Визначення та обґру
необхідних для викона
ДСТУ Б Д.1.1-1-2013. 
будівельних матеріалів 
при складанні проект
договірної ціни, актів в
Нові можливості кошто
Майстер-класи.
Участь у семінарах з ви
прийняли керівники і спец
==
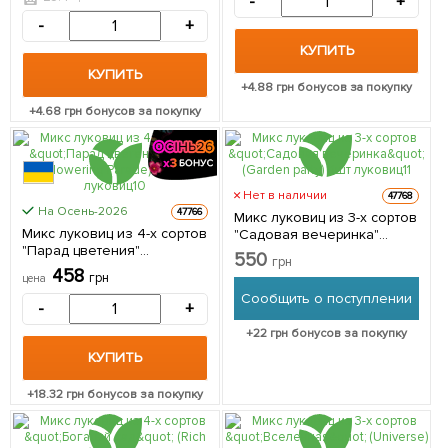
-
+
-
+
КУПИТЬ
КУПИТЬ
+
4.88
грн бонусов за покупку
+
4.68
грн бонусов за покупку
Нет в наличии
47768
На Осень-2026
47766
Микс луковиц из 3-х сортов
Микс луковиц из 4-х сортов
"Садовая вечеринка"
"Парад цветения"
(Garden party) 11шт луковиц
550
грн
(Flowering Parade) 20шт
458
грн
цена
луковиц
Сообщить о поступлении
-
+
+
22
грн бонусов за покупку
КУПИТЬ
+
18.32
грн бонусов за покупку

**ASSIGNMENT**:
Show all lines in the records above that hold "Микс".

**OUTPUT FOR THIS EXERCISE**:
Микс луковиц из 3-х сортов
Микс луковиц из 4-х сортов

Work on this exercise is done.